In the example, the search term is for the R programming language.

In [None]:
# Define a search query function


def search_query(q, text):
    """Search for a query within the text"""
    # For multiword queries
    if len(q.split(" ")) > 1:
        if q.lower() in answer.lower():
            return True
    else:
        # Transform to lowercase and remove punctuation
        # then search for a perfect match
        text = clean_text(text)
        if q.lower() in text:
            return True

In [None]:
# Try it yourself!
# Define a query below and re-run the cell
query = "R"

for index, row in resps.iterrows():
    answer = row["Q2"]

    if (type(answer) is str) and (len(answer) > 3):
        check_relevance = search_query(query, answer)
        if check_relevance is True:
            print(answer + "\n")

## Q3. What do you (mainly) use mybinder.org for?

This question was multiple choice and the purpose is to identify how mybinder.org is being used by the community.
The categories available for this question were:

- Reproducible publishing
- Pre-university teaching
- University teaching
- Workshops/training courses
- Demos and talks
- Documentation and examples
- Sharing and collaborating with a team
- Other

In [None]:
# Count categorical responses to Question 3
raw_dict = dict(Counter(resps["Q3"]))

# Remove NAN values
try:
    del raw_dict[np.nan]
except KeyError:
    pass

# Filter out the defined categories
categories = [key for key, value in raw_dict.items() if value >= 10]

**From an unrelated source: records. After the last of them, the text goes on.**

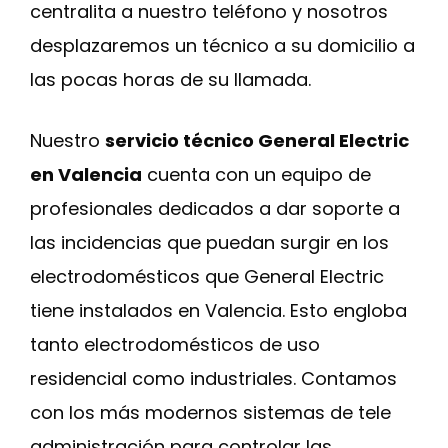
centralita a nuestro teléfono y nosotros
desplazaremos un técnico a su domicilio a
las pocas horas de su llamada.
Nuestro
servicio técnico General Electric
en Valencia
cuenta con un equipo de
profesionales dedicados a dar soporte a
las incidencias que puedan surgir en los
electrodomésticos que General Electric
tiene instalados en Valencia. Esto engloba
tanto electrodomésticos de uso
residencial como industriales. Contamos
con los más modernos sistemas de tele
administración para controlar las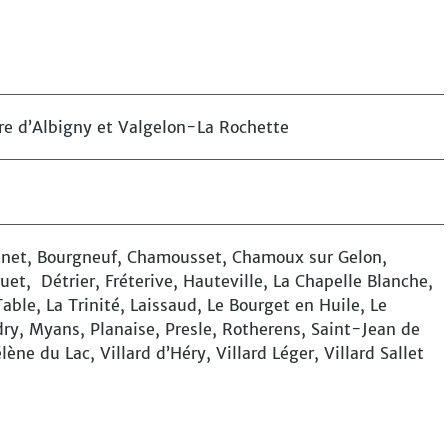
re d’Albigny et
Valgelon-La Rochette
onnet, Bourgneuf, Chamousset, Chamoux sur Gelon,
t, Détrier, Fréterive, Hauteville, La Chapelle Blanche,
able, La Trinité, Laissaud, Le Bourget en Huile, Le
dry, Myans, Planaise, Presle, Rotherens, Saint-Jean de
ène du Lac, Villard d’Héry, Villard Léger, Villard Sallet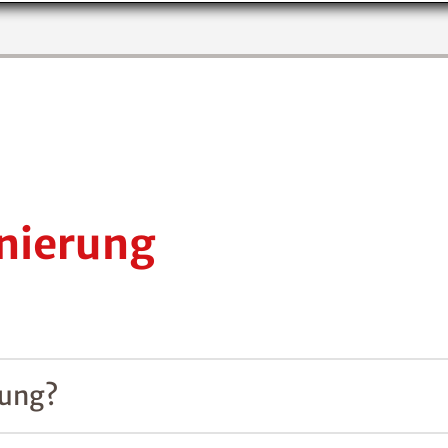
nierung
rung?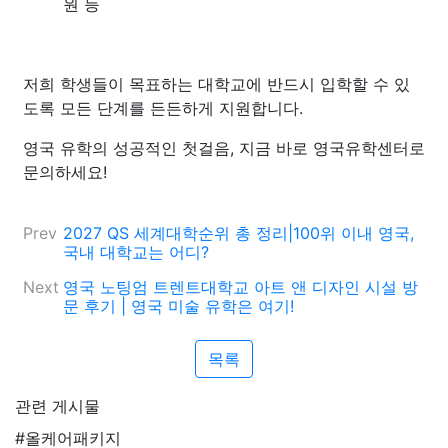
원 등
저희 학생들이 목표하는 대학교에 반드시 입학할 수 있
도록 모든 단계를 든든하게 지원합니다.
영국 유학의 성공적인 첫걸음, 지금 바로 영국유학센터로
문의하세요!
Prev
2027 QS 세계대학순위 총 정리|100위 이내 영국,
국내 대학교는 어디?
Next
영국 노팅엄 트렌트대학교 아트 앤 디자인 시설 방
문 후기 | 영국 미술 유학은 여기!
목록
관련 게시물
#올케어패키지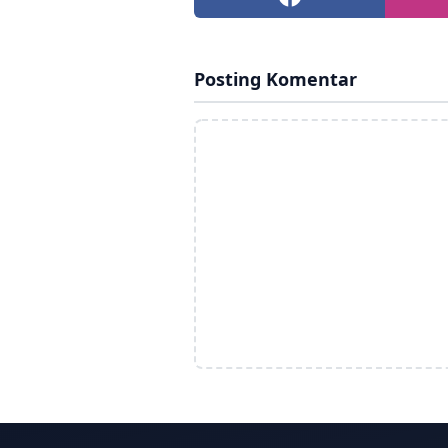
Posting Komentar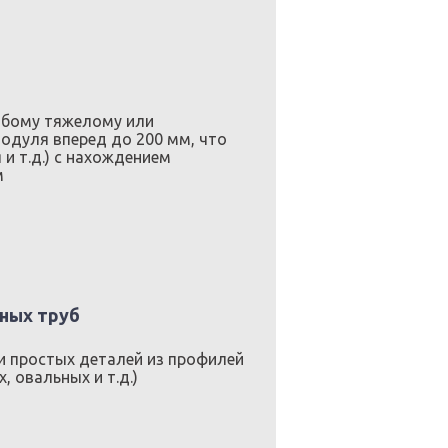
любому тяжелому или
одуля вперед до 200 мм, что
 и т.д.) с нахождением
м
ных труб
ии простых деталей из профилей
 овальных и т.д.)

# Construct a dictionary with non-specified answers concatenated into "Other"
concat_dict = {"Other": 0}
for key, value in raw_dict.items():
    if key in categories:
        concat_dict[key] = value
    else:
        concat_dict["Other"] += 1

# Create pie plot of results
concat_df = pd.Series(concat_dict)
concat_df.sort_values(ascending=False, inplace=True)
concat_df.plot(kind="pie", title=titles[2])
plt.ylabel("")

# Calculate percentage
percentages = 100 * (concat_df.values / concat_df.sum())